Hooglede-Gits

Am Scheuen Montag (Schuwe Maandag) wurde Hooglede-Gits gewaltsam von den Deutschen eingenommen und die Einwohner ergriffen die Flucht. Flüchtlinge aus Staden wie auch viele Soldaten nahmen die Plätze der Einwohner ein. Während des Ersten Weltkriegs wurde Hooglede- Gits zu einer wichtigen Bevorratungsstelle. Dort wurde unter anderem Kriegsmaterial eingelagert für die Front nahe Poelkapelle, Langemark und Houthulst.

Ende Oktober 1914 wurde die erste Ortskommandantur in Hooglede-Gits errichtet und etwas später bekam auch das Stadtviertel Sleihage eine eigene Ortskommandantur. Der Bürgermeister von Hooglede, Emiel Vereecke, und die Gemeindeverwaltung mussten erzwungenermaßen mit den Deutschen zusammenarbeiten. Die Gemeinden Hooglede und Gits hatten sich gegen 1915 in wahre Kasernen verwandelt: in allen Häusern waren deutsche Soldaten einquartiert und in den Gemeinden konnten sich die Soldaten entspannen und erholen.

Während der Dritten Ypernschlacht wurde Hooglede zu einem wichtigen Ort für die Versorgung der Verletzten. Auβerdem wurde ein groβer deutscher Militärfriedhof auf dem Gelände hinter dem Krankenhaus angelegt. Anfang August 1917 wurden die Einwohner von Hooglede evakuiert. Kurz nach dieser Evakuierung, in der zweiten Septemberhälfte, wurde die Gemeinde oft zur Zielscheibe von britischen Luftangriffen. In Gits blieb zuerst ein Teil der Bevölkerung zurück, aber als die Gemeinde zwangsevakuiert wurde, verlieβen auch sie ihre Häuser.

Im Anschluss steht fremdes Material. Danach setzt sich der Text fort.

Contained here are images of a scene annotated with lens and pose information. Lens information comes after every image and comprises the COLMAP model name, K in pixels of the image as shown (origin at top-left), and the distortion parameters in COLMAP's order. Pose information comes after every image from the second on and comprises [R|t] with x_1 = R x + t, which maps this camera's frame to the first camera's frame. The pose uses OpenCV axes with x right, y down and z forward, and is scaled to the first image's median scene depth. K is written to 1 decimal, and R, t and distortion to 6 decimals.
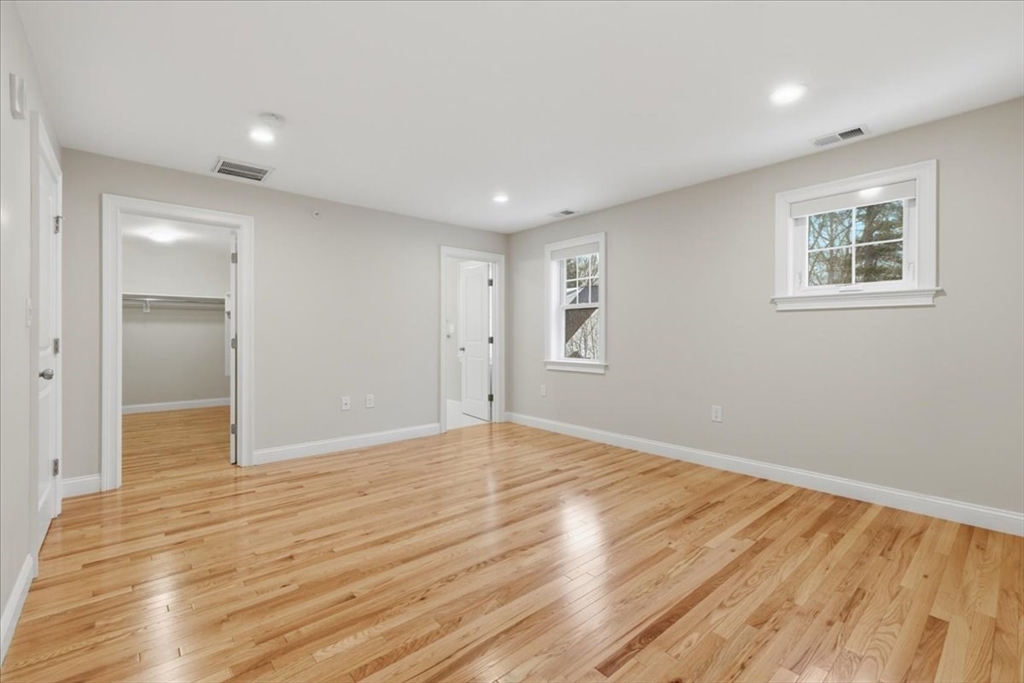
lens RADIAL K [[442.0, 0, 507.7], [0, 442.0, 343.7], [0, 0, 1]] dist [0.005166, 0.000228]
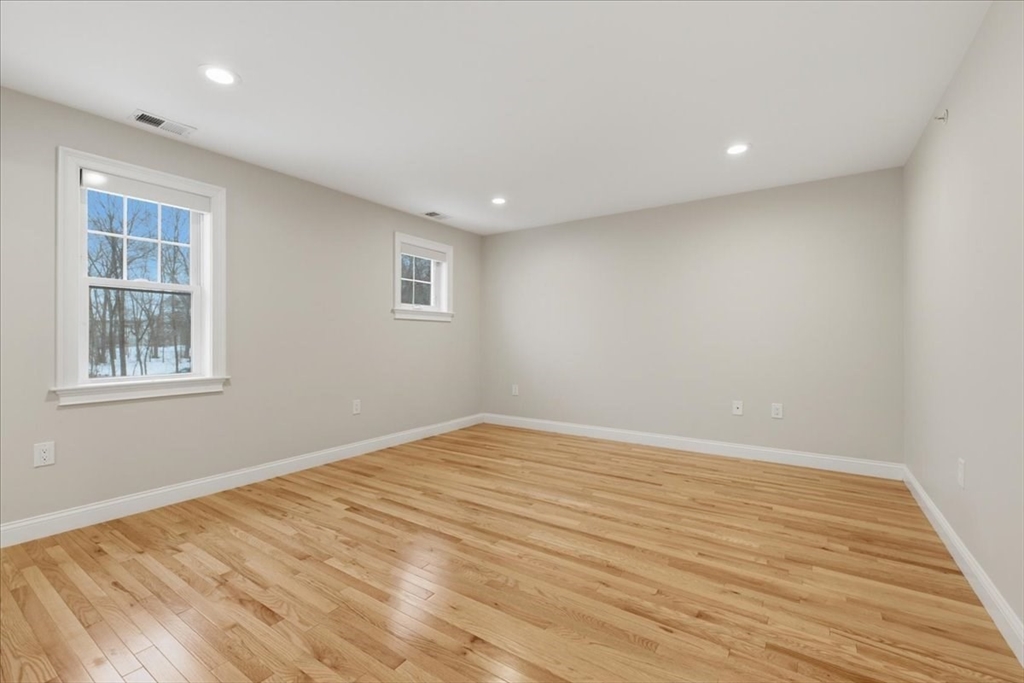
lens RADIAL K [[440.6, 0, 508.8], [0, 440.6, 339.6], [0, 0, 1]] dist [0.004338, 0.000216]
pose [[-0.250860, -0.003378, 0.968018, -0.719265], [0.017944, 0.999806, 0.008139, -0.012750], [-0.967857, 0.019412, -0.250750, 0.937722]]
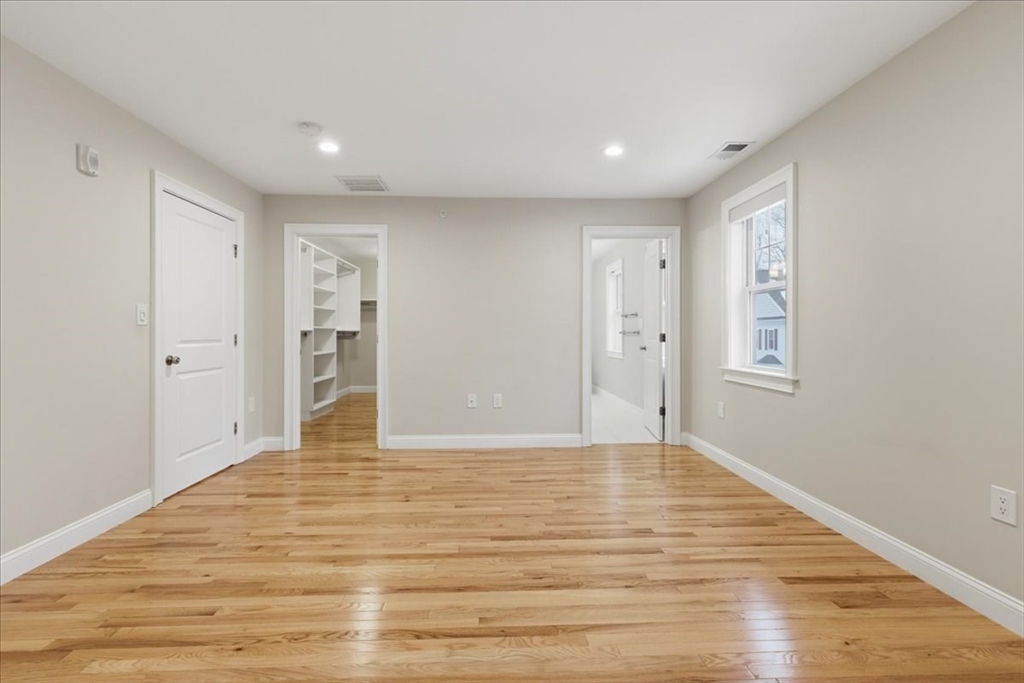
lens RADIAL K [[440.6, 0, 508.8], [0, 440.6, 339.6], [0, 0, 1]] dist [0.004338, 0.000216]
pose [[0.782500, 0.009946, -0.622571, 0.370660], [-0.010618, 0.999940, 0.002629, -0.005842], [0.622560, 0.004554, 0.782559, 0.345671]]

Die Ruheplätze in Hooglede und Gits wurden im Herbst 1917 von deutschen Truppen überrumpelt da der Druck der Briten nahe Poelkapelle die Deutschen in diese Gemeinden getrieben hatte. Es drohte eine Überbevölkerung, die die Ruhe und den Komfort vertreiben würde. Darüber hinaus wurden Hooglede und Gits ständig bombardiert. Sleihage, wo sich unter anderem ein Verbandplatz, eine Feldküche und eine lokale Ortskommandantur befanden, wurde zum gröβten Teil für die Aufstellung von Artillerie geräumt. Da Sleihage auf der Kreuzung zweier wichtiger Verkehrswegen lag, wurde es oft unter Beschuss genommen.

Ende März 1918 brach in Frankreich eine neue Offensive los, die dazu führte, dass sich die Front weiter von Hooglede-Gits entfernte. Dadurch zogen sich viele deutsche Truppen aus der Region zurück und die Ruhe kehrte wieder in Hooglede ein. Anfang April wurde die Ruhe aber wieder gestört, da wegen einer neuen Offensive wieder neue Truppen in Hooglede-Gits ankamen.

Ende September 1918 gelang es den belgischen Truppen, bis nach Sleihage vorzustoβen. Dort fielen in den schweren Kämpfen viele deutsche Soldaten. Sleihage wurde letztendlich ohne allzu viel Blutvergieβen befreit. In Hooglede dagegen stieβen die Alliierten auf viel Widerstand der Deutschen. Erst Mitte Oktober wurde Hooglede schlieβlich auch von den belgischen Soldaten eingenommen. Ende Oktober 1918 konnten die Einwohner in ihre Gemeinde zurückkehren. Hooglede-Gits und Umgebung waren völlig zerstört.